Culture socializes us into a way of life and offers us a total view of the world. Who we are, as individuals, depends importantly on the cultural influences that surround us. The African!Kung are egalitarian; competition is discouraged in that culture, as is individualism. In Taiwan, on the other hand, competitiveness is highly valued and often richly rewarded. Most people in those two cultures share their society’s priorities, and as a result, !Kung and Taiwanese could be on separate planets, considering the sharp divergence in their perspectives about social relations — not because of any differences in human nature, or of personality, but of the cultures that have made their societies so different.

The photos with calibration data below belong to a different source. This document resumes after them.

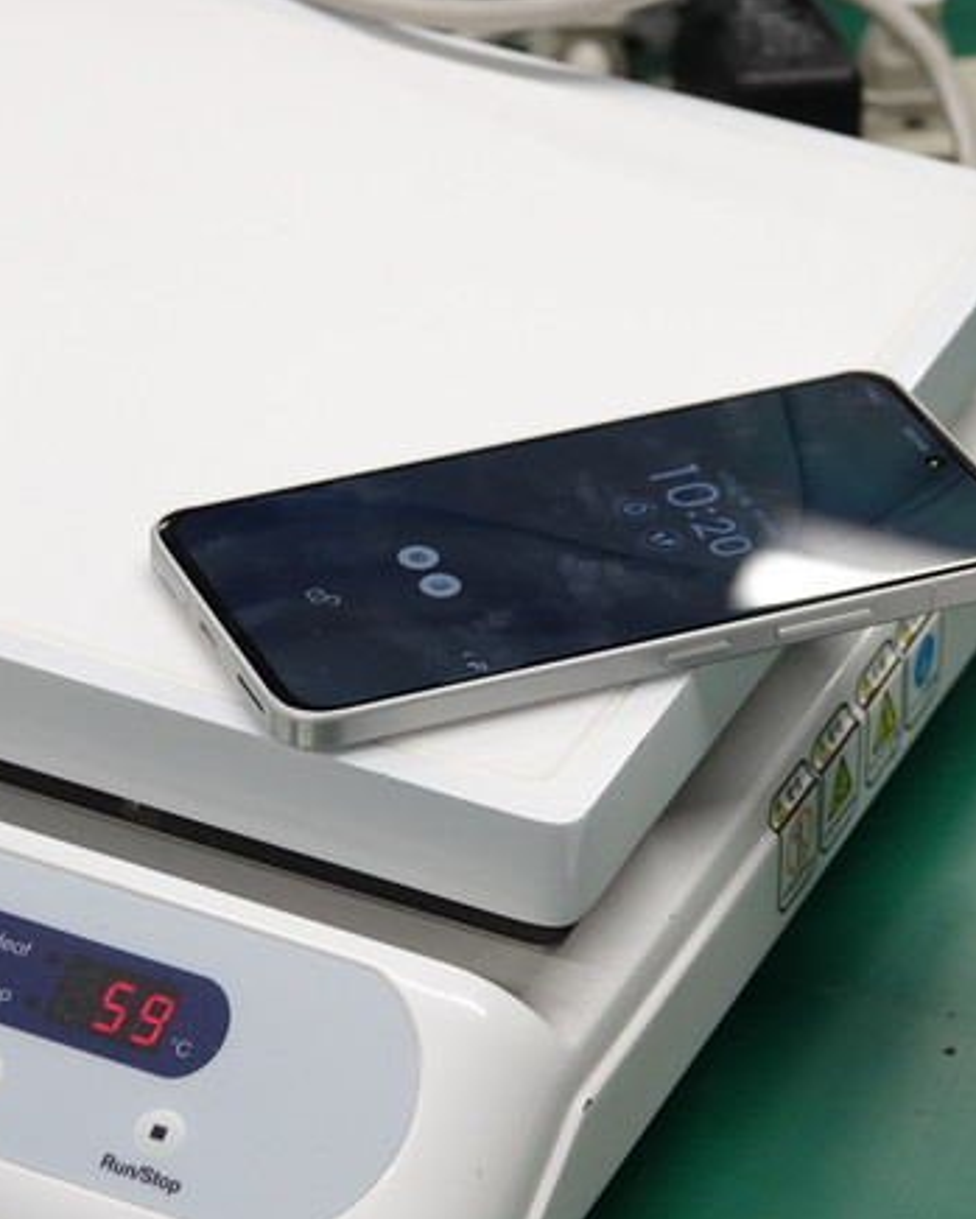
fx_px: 5125
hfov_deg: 10.9
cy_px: 610
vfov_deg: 13.6
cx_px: 450
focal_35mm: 142
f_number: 4
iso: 640
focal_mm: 36.72
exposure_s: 1/100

Culture imposes perspectives, and also constraints, that have evolved over a long time period among people who are connected to one another because of social, political and economic relations. They also play a more subtle, if no less prominent, part of our everyday lives. Anthropologist Edward T. Hall points out that one of culture’s functions “is to provide a highly selective screen” between us as individuals “and the outside world. In its many forms, culture therefore designates what we pay attention to and what we ignore.”1
The presence of cultural influences means that who we are depends on more than just our own personalities and human nature. Culture interacts with the core attributes of human nature and personality in a relationship that Geert Hofstede characterizes as fitting the shape of a pyramid. To the extent that we humans are alike, it is because we share basic features of human nature. If a belief or a behavior is inconsistent with human nature, it is unlikely to be very prominent in society.

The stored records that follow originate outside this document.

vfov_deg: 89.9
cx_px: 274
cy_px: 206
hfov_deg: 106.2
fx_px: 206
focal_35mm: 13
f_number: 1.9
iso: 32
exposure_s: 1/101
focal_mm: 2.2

But in some ways we are very different from others as well. Our individual personalities lead us all into patterns of self-expression that are truly unique. Our “mental programs” are ours alone. We do not share them with anyone else — at least, in all of their details.2
Between the human natures that account for the similarities among all people and the personalities that make us all different from any other person are the cultures that we share with groups of people who have quite a lot in common with us. People from a particular culture have enough of the same histories and life experiences to have acquired perspectives and approaches that have been shaped by their past and their surroundings. These ways of living and modes of thinking are passed from generation to generation by parents, peers, the educational systems of a culture, and through innumerable other points of exposure to elements of the cultures in which we were born and live.
Anthropologist Clifford Geertz points out that a culture is not simply something that is “added on, so to speak, to a finished or virtually finished animal.” Rather, it is a central ingredient “in the production of that animal itself.” This means for Geertz that such a depiction as Hofstede’s pyramid is somewhat misleading, since in actuality, “there is no such thing as a human nature independent of culture.” Why? Because culture, body and brain interact to such a great degree that, over time, each has contributed importantly to “the progress of the other.”3 Thus, Geertz concludes, “We are, in sum, incomplete or unfinished animals who complete or finish ourselves through culture.”4 As psychologist Merlin Donald puts it, human culture is “a complete survival strategy.”5
The study of culture is valuable, then, for two obvious reasons. First, to know yourself, you need to get below the surface of your culture and understand something of how it operates. This is because what is inside your culture is a great deal more responsible for the way you are, and how you think, than what is inside your head. Second, the study of culture allows us to view the world outside our own fishbowl — thus deepening our understanding of why people in other places, who approach the world with a different set of cultural blinders from ours, act and think differently from us. Learning the “nuts and bolts” of cultural processes is good for international understanding. In a globalizing economy, it is also good for business.